Shellharbour Council put a lifesaver on the beach during the weekends and eventually increased this to full time, and Lifesavers have been on the beach ever since.


Shellharbour Surf Lifesaving Club 1957.
Shellharbour Images Shellharbour City Libraries.

Wednesday, 21 November 2012

Beatrice Slater

Beatrice was born at Waverley in 1900.  She lived in the same one room house that  her husband built at Oak Flats in 1920 on the west side of Horsley Creek, until she was 100 years old.

Mr. Slater worked as a timber getter for Bernard Kirton, a saw miller from Thirroul. Kirton had purchased 266 acres of the Kembla Vista Estate (Oak Flats) and  had a contract to supply pit props for the coal mines. The swamp oak casuarinas glauca was perfect for pit props and grew all over the Kembla Vista Estate .

Mr. Slater was also a bridge builder and built the bridge on The Esplanade in the 1920s. He also helped built the first Windang Bridge, opened in 1938. The first bridge built across Horsley Creek, near the Slater’s family home was built by Mr.Slater but unfortunately it washed away in a flood. The replacement bridge that exists today was named Slater's Bridge, in honour of the family.

There weren't any buildings at Oak Flats when the Slater family arrived, just one house owned by the land agents, Watts’. The Slater's added one room at a time to their house - just what they could afford, bit by bit. The  home was made of fibro and iron. The windows were purchased from Waters, and the timber came from a saw mill up the coast. The floor was given to them by the local rifle range and was 4 inches thick. The front door was made out of tram seats from Sydney.

Beatrice Slater used to swim in Slater’s Creek every morning at 6am. One day eight children walked onto the middle of the bridge and jumped off into the creek, where they became stuck. Beatrice swam out and swan each child back to shore. This was when she was 75 years old.

Sadly Beatrice's husband died when she was just 50 years old but she always had the company of her 70 year old Cockatoo, Cocky, who she shared a cup of tea with every day.

Beatrice lived through two world wars, men landing on the moon, and the development of the automobile. Beatrice Slater died in 2002 aged 102 years. (Information Gillis, K, 'Oak Flats A Garden Suburb')

Beatrice Slaters house at Oak Flats c.2000
Tongarra Museum.
Tram seat front doors, Beatrice Slaters house c.2000
Tongarra Museum.

Slater residence c.2000
Tongarra Museum.


Wednesday, 14 November 2012

Evelyn Owen

Evelyn (Evo) Owen was born 15 May 1915 and grew up in Wollongong. His mother Constance, was the daughter of Sir William McMillan who farmed a property called ’Riverfarm’ at Tongarra.

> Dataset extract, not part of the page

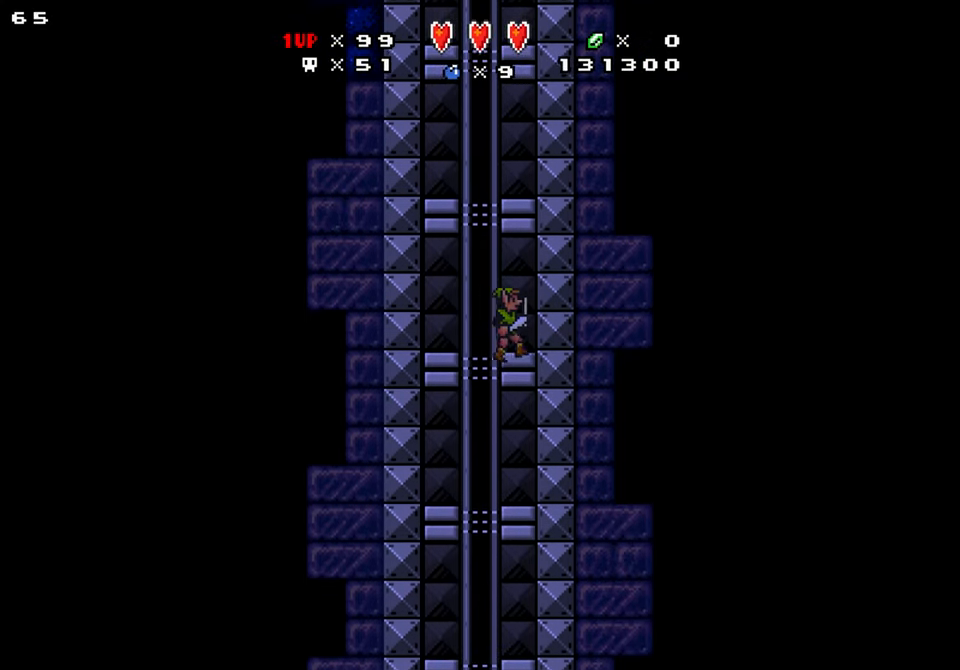
{"buttons": ["B"], "events": [[166, "B", "up"], [250, "DPAD_RIGHT", "up"], [266, "B", "down"]]}
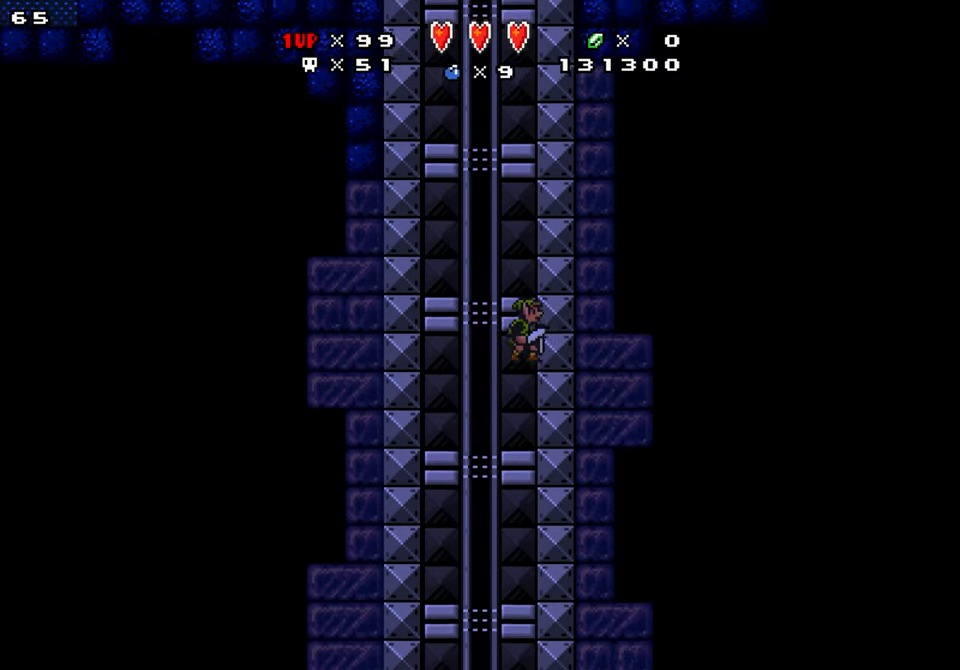
{"buttons": ["B"], "events": [[266, "B", "up"], [466, "B", "down"]]}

 As a young man Evo lived in a hut at the foot of Macquarie Pass, and worked on the prototype for his famous Owen Gun, at Brewster’s Garage at Albion Park. He became one of the greatest Australian heroes of World War II when he invented the Owen submachine gun, which contained just one moving part.

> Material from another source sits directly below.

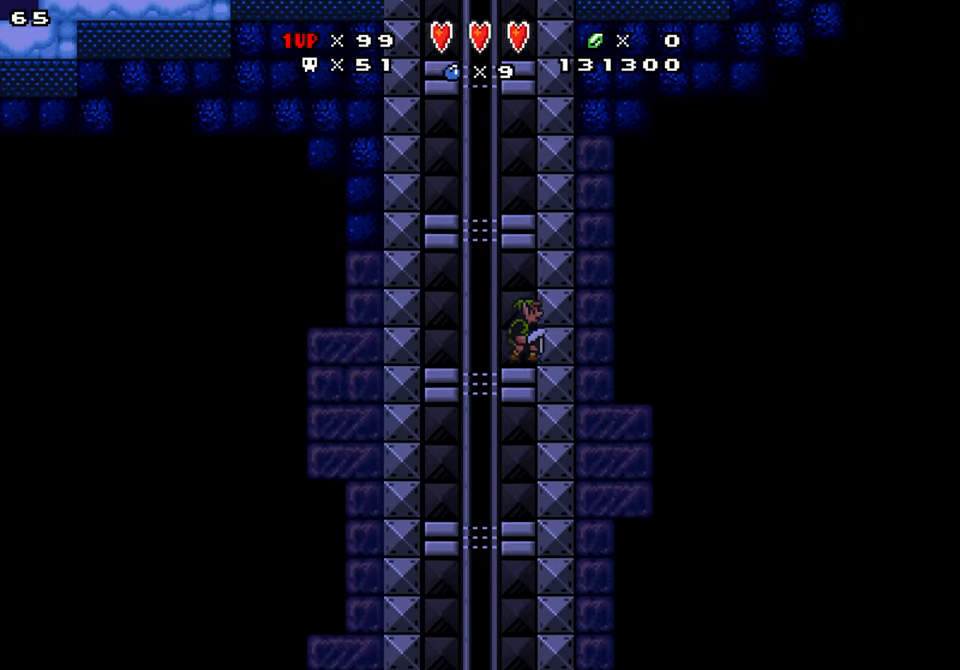
{"buttons": ["B"], "events": []}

The Owen Gun could be used easily and reliably in jungle warfare, unlike other guns available at the time. In New Guinea and at Kokoda during World War II the gun proved its worth to Australian Soldiers in battle, operating in wet, humid and muddy conditions with no problems at all.

The Owen gun was the subject of much scrutiny for many years by the authorities, who preferred the British Thompson gun, and delayed its manufacture for years. The Owen gun was manufactured for £12 against the Thompson’s £50, and never jammed.

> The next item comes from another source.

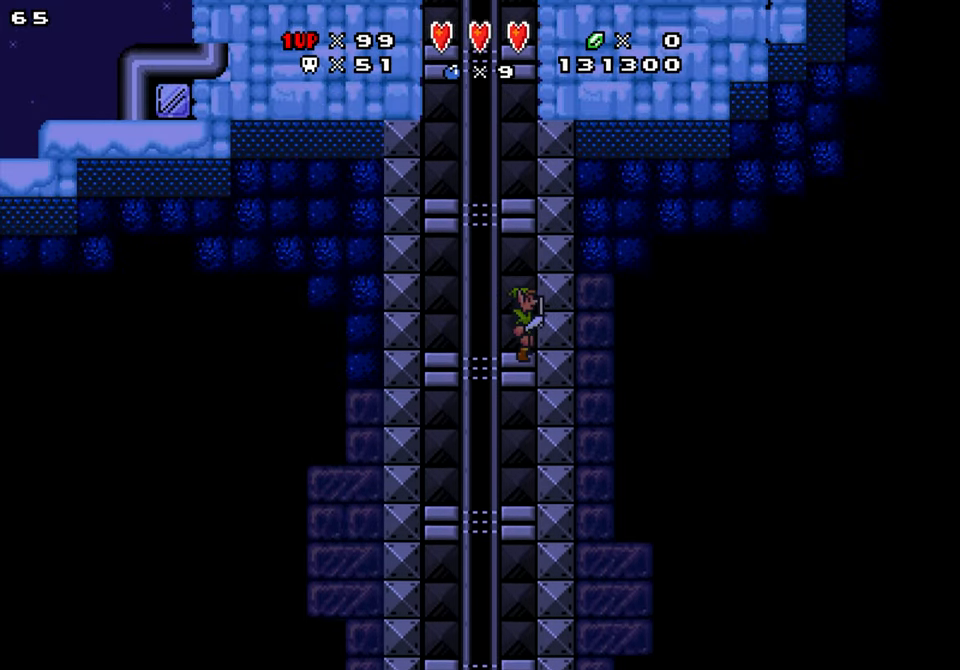
{"buttons": ["B"], "events": [[33, "B", "up"], [166, "B", "down"]]}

Evelyn enlisted in the AIF 2/17 Infantry Battalion in 1940  but was discharged in 1941 for employment in a reserved occupation. 

Evo’s Owen Gun was tested and produced at Lysaghts, Port Kembla, and cleared for production on 23 September 1943, becoming a vital part of the defence of Australia in WWII.

Evelyn got little recognition of his famous Owen Gun, and a large portion of the money he made for his invention was taxed. He died 1 April 1949, just short of his 34th  birthday.

Lest We Forget.

Evelyn Owen c.1940
Shellharbour Images Shellharbour City Libraries. 

Evelyn Owen c.1940
Shellharbour Images Shellharbour City Libraries.


Monday, 5 November 2012

Macquarie Pass


Aboriginal people  travelled up and down a track from the valley at Macquarie Pass to the escarpment for thousands of years before European settlers came to the area. Tullimbar camped with his tribe at the base of Macquarie Pass.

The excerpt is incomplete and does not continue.